What you need to do:
In the Zargon quarterly report excerpt, retype the passage starting with "Operating Netbacks" and going on through "(2.04) (10.86) (1.50)", word for word.

Zargon's commodity price risk management policy uses forward sales, options, puts and costless collars for, on average, 20 to 35 percent of working interest production in order to partially offset the effects of large price fluctuations. Because our risk management strategy is protective in nature and is designed to guard the Trust against extreme effects on cash flow from sudden falls in prices and revenues, upward price trends tend to produce overall losses. Financial risk management contracts in place as at December 31, 2004 were designated as hedges for accounting purposes and the Trust continues to monitor these contracts in determining the continuation of hedge effectiveness. For these contracts, realized gains and losses are recorded in the statement of earnings as the contracts settle and no unrealized gain or loss is recognized. For financial risk management contracts entered into after December 31, 2004, the Trust considers these contracts to be effective on an economic basis but has decided not to designate these contracts as hedges for accounting purposes. Accordingly, for outstanding contracts not designated as hedges as at September 30, 2005, an unrealized gain or loss is recorded on the fair value (mark-to-market) of the contracts at that time. Thus, the 2005 third quarter's continued high oil and natural gas prices brought about a realized risk management loss of $2.62 million compared to a $1.43 million loss in the third quarter of 2004 and $1.23 million in the preceding quarter. The unrealized risk management loss for the third quarter of 2005 was $5.30 million compared to $1.10 million in the preceding quarter. The primary driver for these losses was the high natural gas prices recorded in the current quarter. Contracts settled by physical delivery which may contain fixed, floor or collar pricing are recognized as part of the normal revenue stream. Zargon's financial and physical commodity risk management positions are fully described in note 10 to the unaudited consolidated interim financial statements.

Royalties, inclusive of Alberta Royalty Tax Credit and Saskatchewan Resource Surcharge, totalled $9.78 million for the third quarter of 2005, an increase of 24 percent from the preceding quarter and an increase of 32 percent from $7.39 million in the 2004 third quarter. As a percentage of gross revenue, royalty rates have moved in a narrow range from 22.8 percent in the third quarter of 2004 to 22.1 percent in the second quarter of 2005 and 23.0 percent in the third quarter of 2005.

On a unit of production basis, production costs for the quarter have increased to $8.52 per barrel of equivalent from $7.67 per barrel of equivalent in the second quarter 2005 and $7.45 in the third quarter 2004. The increase in the per unit costs is primarily due to seasonal natural gas facility, battery and well maintenance costs and increased industry-wide cost pressures. Zargon is continuing its efforts to contain increases in per unit operating costs during this very active period in the oil and gas industry and is striving to maintain per barrel of equivalent costs at current levels.



Operating Netbacks
2005 2004
---------------------------------------
Three Months Ended Oil and Natural Oil and Natural
September 30, Liquids Gas Liquids Gas
------------------------------------------------------------------------
($/bbl) ($/mcf) ($/bbl) ($/mcf)

Production revenue 65.91 8.44 49.74 6.09
Realized risk management loss (5.58) (0.32) (3.81) (0.08)
Royalties (14.47) (2.04) (10.86) (1.50)
Production costs (11.74) (0.99) (11.74) (0.75)

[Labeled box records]

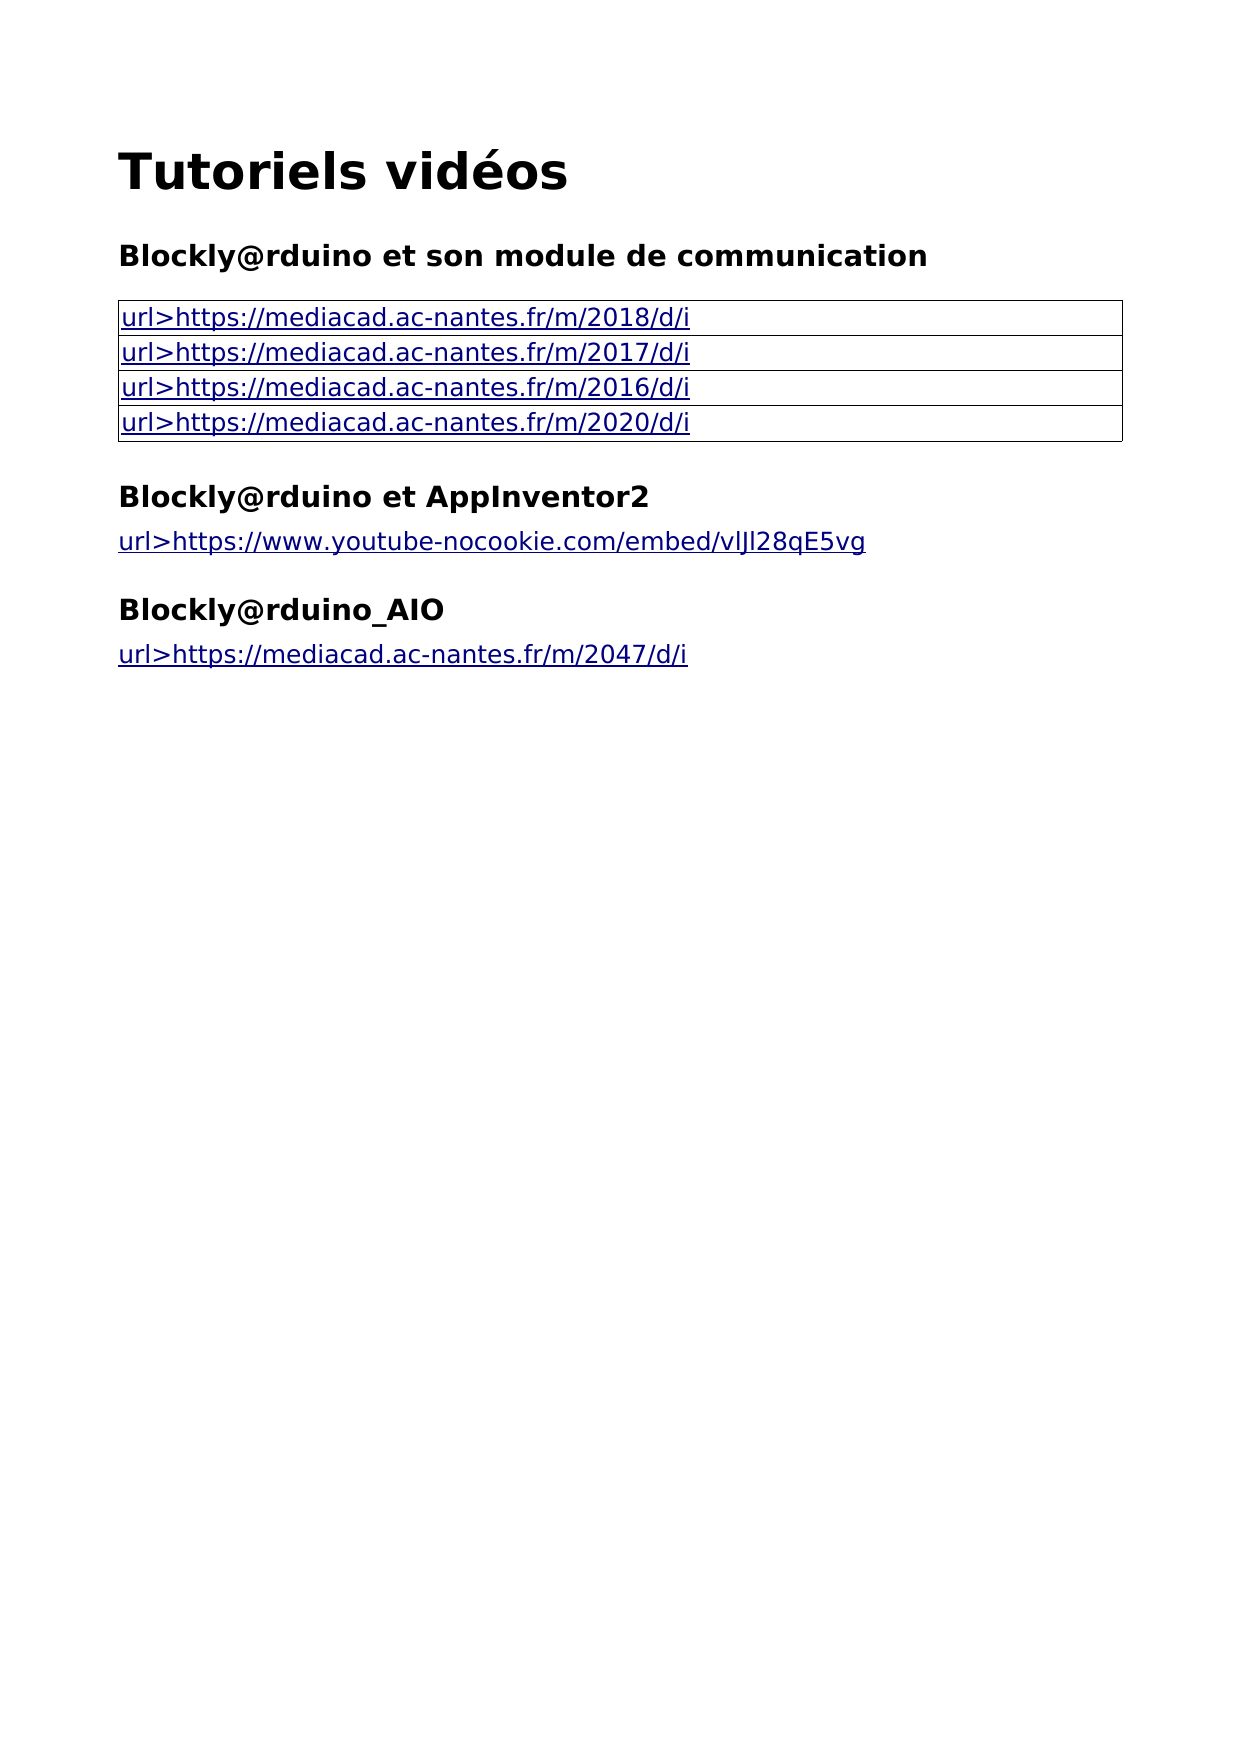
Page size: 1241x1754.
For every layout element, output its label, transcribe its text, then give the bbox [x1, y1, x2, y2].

subtitle Tutoriels vidéos [118, 143, 1122, 201]
text url>https://www.youtube-nocookie.com/embed/vlJl28qE5vg [118, 527, 1122, 556]
table_cell url>https://mediacad.ac-nantes.fr/m/2020/d/i [119, 406, 1122, 441]
subtitle Blockly@rduino_AIO [118, 593, 1122, 627]
subtitle Blockly@rduino et son module de communication [118, 239, 1122, 273]
table_cell url>https://mediacad.ac-nantes.fr/m/2016/d/i [119, 371, 1122, 405]
text url>https://mediacad.ac-nantes.fr/m/2047/d/i [118, 640, 1122, 669]
table_header url>https://mediacad.ac-nantes.fr/m/2018/d/i [119, 301, 1122, 335]
subtitle Blockly@rduino et AppInventor2 [118, 480, 1122, 514]
table_cell url>https://mediacad.ac-nantes.fr/m/2017/d/i [119, 336, 1122, 370]
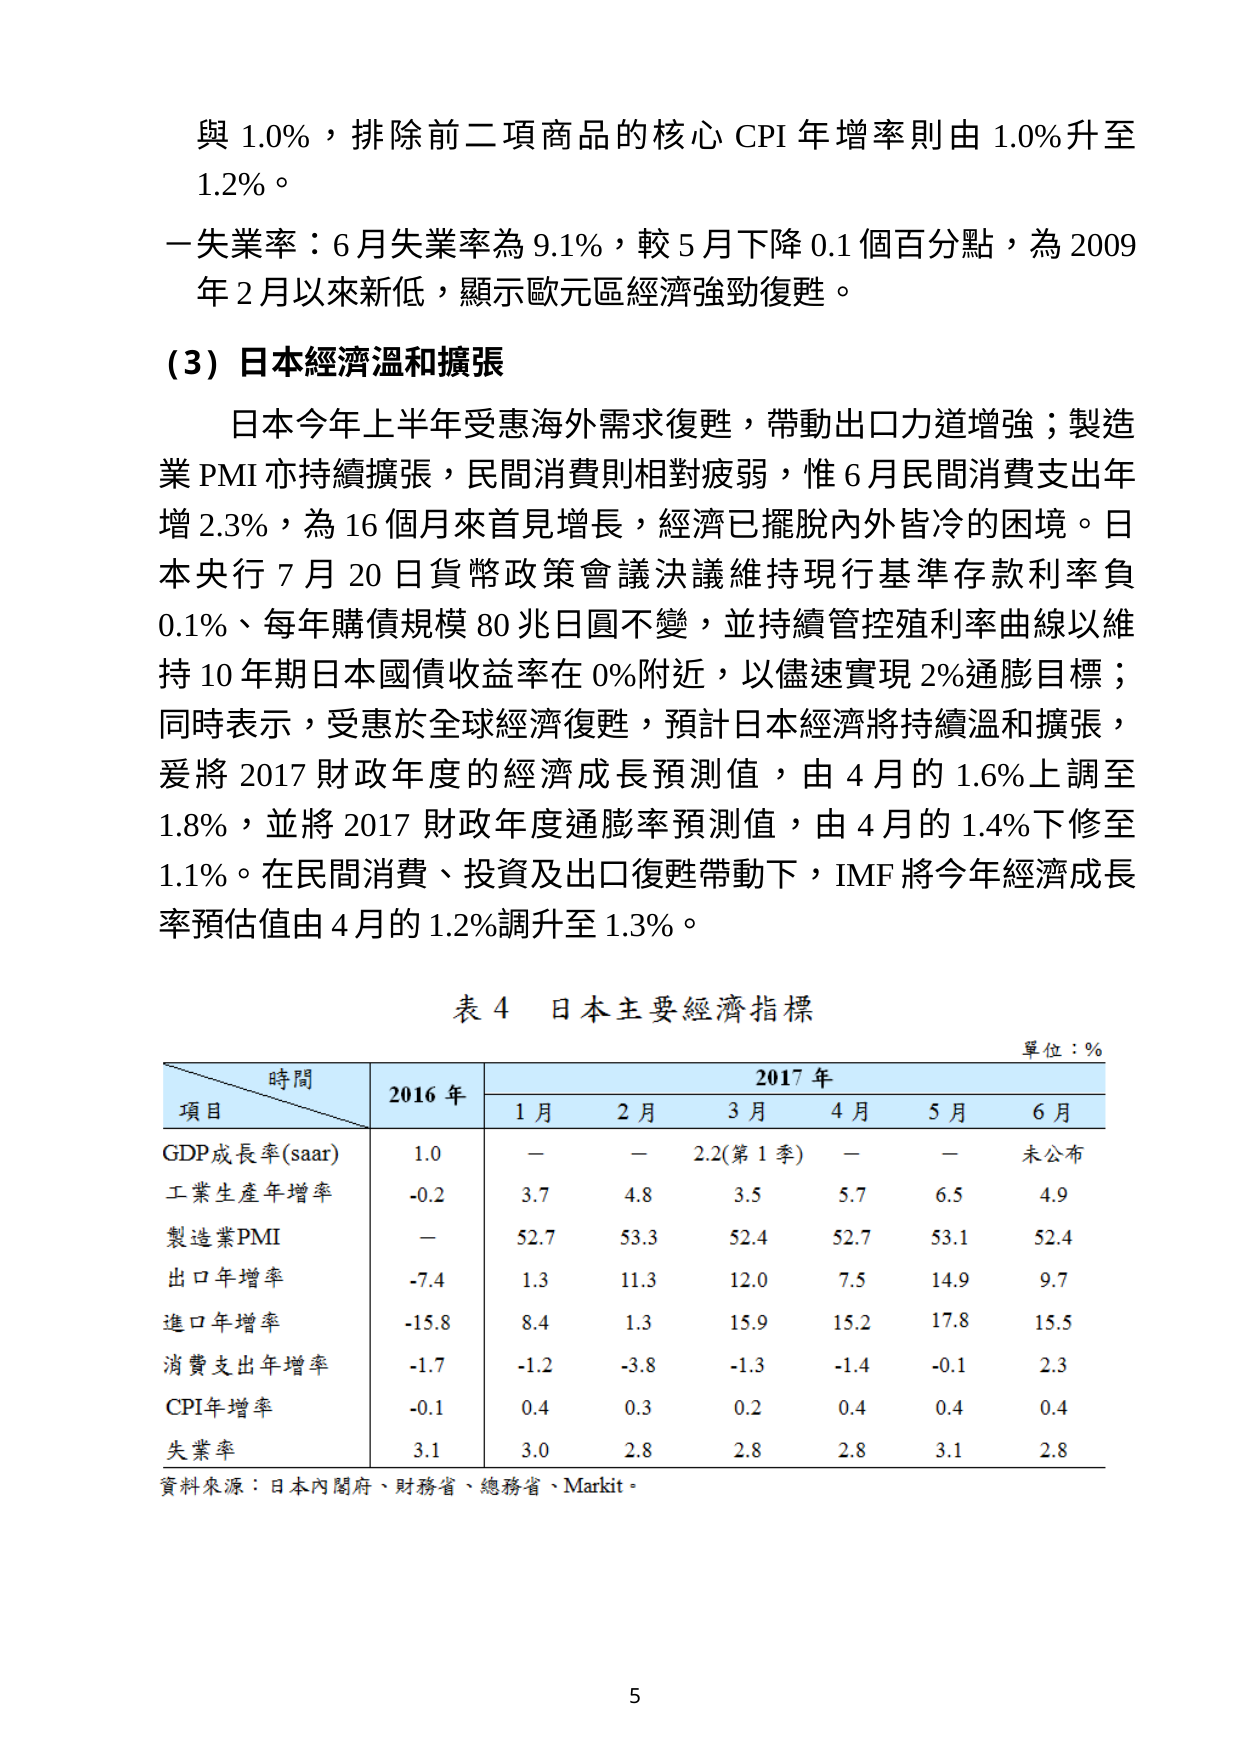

Result of this exercise:
Operating Netbacks
2005 2004
---------------------------------------
Three Months Ended Oil and Natural Oil and Natural
September 30, Liquids Gas Liquids Gas
------------------------------------------------------------------------
($/bbl) ($/mcf) ($/bbl) ($/mcf)

Production revenue 65.91 8.44 49.74 6.09
Realized risk management loss (5.58) (0.32) (3.81) (0.08)
Royalties (14.47) (2.04) (10.86) (1.50)